Ciò, per bilanciare gli interessi dei committenti o degli acquirenti a valutare correttamente le proprie eventuali iniziative giudiziarie (evitando azioni generiche e a carattere esplorativo) con quello del costruttore a non essere citato in giudizio, quando il decorso del tempo abbia ingenerato nello stesso (e nella collettività) la legittima convinzione circa la buona esecuzione dell’opera, evitandogli di essere soggetto (in qualsiasi momento) alle rimostranze degli acquirenti.
A suffragio di tale orientamento, il Tribunale pone come riferimento due sentenze della Cassazione: la n. 567 del 13 gennaio 2005 e la n. 4622 del 25 marzo 2002.
Tali importanti pronunce sanciscono che l’esperimento dell’accertamento tecnico (c.d. procedimenti di istruzione preventiva) a norma degli artt. 696 e 699 c.p.c. e la conseguente conoscenza della relazione del consulente tecnico ivi nominato dal Giudice non corrisponde al termine indicato dalla Legge.
Una siffatta interpretazione, infatti, verrebbe a creare, surrettiziamente, un automatismo processuale e sostanziale che non solo non trova ragion d’essere nella norma codicistica, ma, addirittura, sposterebbe l’ago del ragionevole bilanciamento d’interessi a vantaggio dei committenti dell‘opera o degli acquirenti dell’immobile.
Questi, appunto, potrebbero aggirare comodamente i termini di decadenza e di prescrizione, platealmente maturati con la richiesta di un accertamento tecnico antecedentemente all’istaurazione del procedimento, protestando, in via successiva, di aver scoperto definitivamente i vizi solo al momento del deposito della relazione del consulente del tribunale.
La soluzione interpretativa viene fornita dallo stesso organo giudicante novarese che, in composizione monocratica, suggerisce di ritenere, solamente nei casi dubbi (nei quali si accerti, in concreto, che solo un’approfondita indagine tecnica officiosa ha potuto convincere gli aventi diritto della obiettiva gravità dei problemi percepiti e della loro diretta derivazione causale da un vizio del suolo o da un difetto di costruzione) è possibile fissare la scoperta, nel momento del deposito della relazione di consulenza.

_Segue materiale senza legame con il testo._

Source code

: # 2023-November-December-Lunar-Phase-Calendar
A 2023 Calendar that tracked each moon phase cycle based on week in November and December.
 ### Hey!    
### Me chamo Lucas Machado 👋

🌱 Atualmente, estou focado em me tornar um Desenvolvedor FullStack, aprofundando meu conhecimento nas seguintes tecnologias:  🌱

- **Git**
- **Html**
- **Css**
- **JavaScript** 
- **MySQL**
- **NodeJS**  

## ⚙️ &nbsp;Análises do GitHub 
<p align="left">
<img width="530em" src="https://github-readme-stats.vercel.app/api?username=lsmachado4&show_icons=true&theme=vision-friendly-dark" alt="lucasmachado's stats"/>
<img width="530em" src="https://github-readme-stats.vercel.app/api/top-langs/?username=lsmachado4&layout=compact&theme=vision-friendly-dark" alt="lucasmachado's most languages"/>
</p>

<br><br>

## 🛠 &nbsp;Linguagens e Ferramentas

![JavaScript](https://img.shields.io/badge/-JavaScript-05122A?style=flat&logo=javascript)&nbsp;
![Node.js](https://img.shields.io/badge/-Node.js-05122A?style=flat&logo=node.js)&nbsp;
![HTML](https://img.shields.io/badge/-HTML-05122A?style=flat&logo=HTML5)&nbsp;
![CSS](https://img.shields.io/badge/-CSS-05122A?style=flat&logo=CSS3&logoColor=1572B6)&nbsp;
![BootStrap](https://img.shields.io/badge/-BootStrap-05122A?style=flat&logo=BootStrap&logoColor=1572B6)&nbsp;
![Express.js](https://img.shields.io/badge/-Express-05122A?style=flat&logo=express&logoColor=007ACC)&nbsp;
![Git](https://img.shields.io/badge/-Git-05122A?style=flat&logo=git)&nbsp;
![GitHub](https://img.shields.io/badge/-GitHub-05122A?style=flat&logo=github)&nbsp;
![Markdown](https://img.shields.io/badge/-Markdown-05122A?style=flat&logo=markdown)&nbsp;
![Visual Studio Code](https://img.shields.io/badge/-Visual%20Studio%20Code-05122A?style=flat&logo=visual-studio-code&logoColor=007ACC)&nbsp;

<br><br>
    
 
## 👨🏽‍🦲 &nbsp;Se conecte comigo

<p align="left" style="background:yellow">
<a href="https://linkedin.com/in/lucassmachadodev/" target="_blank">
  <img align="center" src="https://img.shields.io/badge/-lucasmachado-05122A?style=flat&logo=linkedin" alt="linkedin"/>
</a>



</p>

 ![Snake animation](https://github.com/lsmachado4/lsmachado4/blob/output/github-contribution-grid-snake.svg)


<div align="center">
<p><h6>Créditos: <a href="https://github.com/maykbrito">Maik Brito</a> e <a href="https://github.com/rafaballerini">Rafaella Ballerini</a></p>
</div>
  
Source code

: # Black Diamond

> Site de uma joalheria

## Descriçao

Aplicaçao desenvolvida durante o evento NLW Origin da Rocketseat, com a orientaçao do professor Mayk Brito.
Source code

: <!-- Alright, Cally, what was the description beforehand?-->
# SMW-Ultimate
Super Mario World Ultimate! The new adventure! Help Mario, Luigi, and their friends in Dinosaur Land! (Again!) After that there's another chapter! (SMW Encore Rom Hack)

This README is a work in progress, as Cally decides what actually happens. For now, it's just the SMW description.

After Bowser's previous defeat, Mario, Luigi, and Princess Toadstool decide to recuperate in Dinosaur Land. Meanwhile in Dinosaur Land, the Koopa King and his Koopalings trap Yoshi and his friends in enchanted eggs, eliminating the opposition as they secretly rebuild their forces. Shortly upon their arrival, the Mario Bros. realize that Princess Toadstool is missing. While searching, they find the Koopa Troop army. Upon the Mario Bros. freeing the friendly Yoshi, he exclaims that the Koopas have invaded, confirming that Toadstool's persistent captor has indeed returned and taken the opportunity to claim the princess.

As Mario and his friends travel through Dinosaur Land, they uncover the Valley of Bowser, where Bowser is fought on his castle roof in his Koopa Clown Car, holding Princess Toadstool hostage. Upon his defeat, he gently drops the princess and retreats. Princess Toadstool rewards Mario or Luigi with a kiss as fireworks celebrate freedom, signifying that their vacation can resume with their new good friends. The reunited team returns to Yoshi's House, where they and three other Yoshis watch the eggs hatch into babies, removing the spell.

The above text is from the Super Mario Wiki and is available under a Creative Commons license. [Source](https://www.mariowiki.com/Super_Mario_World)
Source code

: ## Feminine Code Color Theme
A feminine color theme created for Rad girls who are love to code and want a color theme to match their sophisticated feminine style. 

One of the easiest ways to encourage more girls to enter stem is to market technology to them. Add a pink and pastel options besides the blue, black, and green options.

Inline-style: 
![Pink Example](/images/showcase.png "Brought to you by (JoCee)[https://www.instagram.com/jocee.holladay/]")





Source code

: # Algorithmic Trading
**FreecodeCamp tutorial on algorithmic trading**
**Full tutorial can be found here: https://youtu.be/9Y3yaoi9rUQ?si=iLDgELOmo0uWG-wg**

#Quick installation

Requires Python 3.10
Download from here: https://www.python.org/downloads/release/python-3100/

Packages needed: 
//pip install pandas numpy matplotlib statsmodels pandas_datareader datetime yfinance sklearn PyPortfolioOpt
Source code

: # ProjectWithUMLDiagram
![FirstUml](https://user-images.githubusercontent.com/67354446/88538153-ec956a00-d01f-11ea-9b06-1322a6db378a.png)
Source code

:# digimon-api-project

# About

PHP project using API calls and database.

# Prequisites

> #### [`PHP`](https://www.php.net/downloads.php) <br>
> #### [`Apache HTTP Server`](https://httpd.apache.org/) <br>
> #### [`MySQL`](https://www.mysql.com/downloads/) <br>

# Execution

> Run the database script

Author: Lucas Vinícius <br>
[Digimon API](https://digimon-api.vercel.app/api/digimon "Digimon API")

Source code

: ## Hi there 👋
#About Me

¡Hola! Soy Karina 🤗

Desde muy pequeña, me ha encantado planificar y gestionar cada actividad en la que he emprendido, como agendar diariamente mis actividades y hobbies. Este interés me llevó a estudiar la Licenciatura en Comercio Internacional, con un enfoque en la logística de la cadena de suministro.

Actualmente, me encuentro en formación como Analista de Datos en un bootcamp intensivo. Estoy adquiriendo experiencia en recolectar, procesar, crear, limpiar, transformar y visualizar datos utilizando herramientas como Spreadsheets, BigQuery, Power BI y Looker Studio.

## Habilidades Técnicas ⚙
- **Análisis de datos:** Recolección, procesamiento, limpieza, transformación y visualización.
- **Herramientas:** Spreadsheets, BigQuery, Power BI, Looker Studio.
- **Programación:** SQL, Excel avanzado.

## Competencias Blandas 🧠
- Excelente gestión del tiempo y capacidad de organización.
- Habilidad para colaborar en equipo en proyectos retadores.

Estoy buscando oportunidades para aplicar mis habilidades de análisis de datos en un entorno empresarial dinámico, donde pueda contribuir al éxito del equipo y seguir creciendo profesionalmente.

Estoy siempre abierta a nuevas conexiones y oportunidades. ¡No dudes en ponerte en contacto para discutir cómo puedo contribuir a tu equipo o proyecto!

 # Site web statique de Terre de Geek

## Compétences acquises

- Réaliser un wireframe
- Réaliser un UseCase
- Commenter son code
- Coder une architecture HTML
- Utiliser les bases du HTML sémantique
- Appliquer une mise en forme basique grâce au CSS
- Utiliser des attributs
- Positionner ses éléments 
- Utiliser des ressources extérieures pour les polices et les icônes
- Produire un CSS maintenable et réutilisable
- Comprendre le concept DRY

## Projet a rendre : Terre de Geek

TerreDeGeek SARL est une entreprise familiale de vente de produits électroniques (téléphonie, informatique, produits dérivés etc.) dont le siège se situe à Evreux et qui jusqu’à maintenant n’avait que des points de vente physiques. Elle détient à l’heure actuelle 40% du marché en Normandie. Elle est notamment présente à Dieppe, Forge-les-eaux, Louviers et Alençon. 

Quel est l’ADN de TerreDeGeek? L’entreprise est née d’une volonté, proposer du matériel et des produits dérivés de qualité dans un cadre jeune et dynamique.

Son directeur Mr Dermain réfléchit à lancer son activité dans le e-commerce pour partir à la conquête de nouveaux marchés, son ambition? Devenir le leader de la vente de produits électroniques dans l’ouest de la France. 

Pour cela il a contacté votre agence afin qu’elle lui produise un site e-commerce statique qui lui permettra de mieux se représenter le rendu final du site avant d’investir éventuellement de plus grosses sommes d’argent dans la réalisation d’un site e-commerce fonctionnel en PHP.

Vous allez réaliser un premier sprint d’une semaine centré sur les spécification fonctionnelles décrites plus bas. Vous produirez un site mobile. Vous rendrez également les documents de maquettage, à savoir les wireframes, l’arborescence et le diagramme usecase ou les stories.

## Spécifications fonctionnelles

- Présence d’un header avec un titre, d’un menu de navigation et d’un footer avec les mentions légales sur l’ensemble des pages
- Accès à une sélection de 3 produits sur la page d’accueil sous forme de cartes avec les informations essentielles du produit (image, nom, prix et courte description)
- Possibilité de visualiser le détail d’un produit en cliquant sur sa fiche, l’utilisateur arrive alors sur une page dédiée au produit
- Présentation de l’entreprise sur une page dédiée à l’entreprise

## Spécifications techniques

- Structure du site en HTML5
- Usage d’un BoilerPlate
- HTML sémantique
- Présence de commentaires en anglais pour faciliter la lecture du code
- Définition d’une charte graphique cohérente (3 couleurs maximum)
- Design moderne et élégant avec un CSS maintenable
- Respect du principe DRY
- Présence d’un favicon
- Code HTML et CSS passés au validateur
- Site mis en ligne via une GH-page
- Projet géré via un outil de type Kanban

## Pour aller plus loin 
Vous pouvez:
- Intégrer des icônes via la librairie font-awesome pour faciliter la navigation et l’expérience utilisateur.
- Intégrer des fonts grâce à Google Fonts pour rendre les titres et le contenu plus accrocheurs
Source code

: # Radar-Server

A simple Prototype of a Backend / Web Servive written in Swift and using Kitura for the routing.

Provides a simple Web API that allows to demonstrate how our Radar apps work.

Ciò, invece, non vale, laddove risulti, sempre in concreto, che quella conoscenza fosse già stata raggiunta con un apprezzabile grado di certezza tecnica, rappresentando questa già espressione di una raggiunta convinzione, quantomeno soggettiva, in merito all’esistenza del grave difetto o pericolo di rovina.
In conclusione
L’art. 1699 c.c., indicando come data da cui far decorrere il termine entro il quale denunciare i gravi vizi o il pericolo di rovina gravanti sull’immobile, fa riferimento al momento in cui, in concreto, sia raggiunta con un apprezzabile grado di certezza tecnica la conoscenza di questi, in quanto ciò già rappresenterebbe una raggiunta convinzione, almeno soggettiva, circa l’esistenza dei predetti difetti o del pericolo di rovina.
Soltanto in casi dubbi, nei quali sia concretamente rilevato che solo un’analisi tecnica approfondita e officiosa abbia potuto convincere gli aventi diritto dell’obiettiva gravità delle problematiche riscontrate e del loro collegamento causale con un vizio del suolo o un difetto di costruzione, sarà possibile fissare come momento della scoperta il deposito della relazione di consulenza.
Una buona ragione per prestare maggiore attenzione allo stato di salute delle nostre abitazioni.